**Written task**
Please pick out each line in the rows below that contains the word "artery" and copy those lines.

**Data in this exercise**
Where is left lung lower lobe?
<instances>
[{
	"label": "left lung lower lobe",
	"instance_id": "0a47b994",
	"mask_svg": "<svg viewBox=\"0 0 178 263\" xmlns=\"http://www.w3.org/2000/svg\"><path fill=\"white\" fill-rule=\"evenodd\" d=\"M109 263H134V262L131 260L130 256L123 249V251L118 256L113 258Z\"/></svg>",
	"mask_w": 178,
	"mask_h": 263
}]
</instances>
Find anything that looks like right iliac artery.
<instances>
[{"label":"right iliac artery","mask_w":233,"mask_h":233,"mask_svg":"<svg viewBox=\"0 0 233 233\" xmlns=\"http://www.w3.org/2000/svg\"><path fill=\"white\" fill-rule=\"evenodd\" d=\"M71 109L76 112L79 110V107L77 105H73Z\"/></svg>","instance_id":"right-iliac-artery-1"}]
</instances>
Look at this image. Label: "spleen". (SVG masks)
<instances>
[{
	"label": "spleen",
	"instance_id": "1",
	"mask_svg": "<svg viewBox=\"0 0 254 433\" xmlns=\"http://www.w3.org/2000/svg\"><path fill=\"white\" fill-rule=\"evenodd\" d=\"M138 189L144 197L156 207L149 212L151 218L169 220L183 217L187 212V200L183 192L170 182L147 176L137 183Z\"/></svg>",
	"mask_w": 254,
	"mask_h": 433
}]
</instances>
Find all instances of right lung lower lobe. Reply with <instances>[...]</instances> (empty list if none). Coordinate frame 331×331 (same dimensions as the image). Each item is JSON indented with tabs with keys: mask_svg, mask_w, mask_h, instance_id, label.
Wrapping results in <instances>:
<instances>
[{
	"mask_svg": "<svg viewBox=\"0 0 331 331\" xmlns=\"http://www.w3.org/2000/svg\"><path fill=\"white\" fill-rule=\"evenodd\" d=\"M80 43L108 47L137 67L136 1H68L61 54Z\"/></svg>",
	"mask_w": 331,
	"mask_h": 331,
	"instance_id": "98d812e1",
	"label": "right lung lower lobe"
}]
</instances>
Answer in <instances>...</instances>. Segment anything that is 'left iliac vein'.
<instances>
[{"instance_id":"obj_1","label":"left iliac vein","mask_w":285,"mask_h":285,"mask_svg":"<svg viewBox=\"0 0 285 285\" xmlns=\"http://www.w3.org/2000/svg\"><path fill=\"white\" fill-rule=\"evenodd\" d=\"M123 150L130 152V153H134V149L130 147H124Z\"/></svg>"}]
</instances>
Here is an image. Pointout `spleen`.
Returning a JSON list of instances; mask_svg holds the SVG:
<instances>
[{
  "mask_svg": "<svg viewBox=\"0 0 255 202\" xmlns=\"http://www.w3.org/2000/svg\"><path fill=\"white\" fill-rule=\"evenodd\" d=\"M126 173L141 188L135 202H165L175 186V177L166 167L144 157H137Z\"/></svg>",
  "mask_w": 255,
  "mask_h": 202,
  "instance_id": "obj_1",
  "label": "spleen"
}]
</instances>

**Result of the task**
Find anything that looks like right iliac artery.
[{"label":"right iliac artery","mask_w":233,"mask_h":233,"mask_svg":"<svg viewBox=\"0 0 233 233\" xmlns=\"http://www.w3.org/2000/svg\"><path fill=\"white\" fill-rule=\"evenodd\" d=\"M71 109L76 112L79 110V107L77 105H73Z\"/></svg>","instance_id":"right-iliac-artery-1"}]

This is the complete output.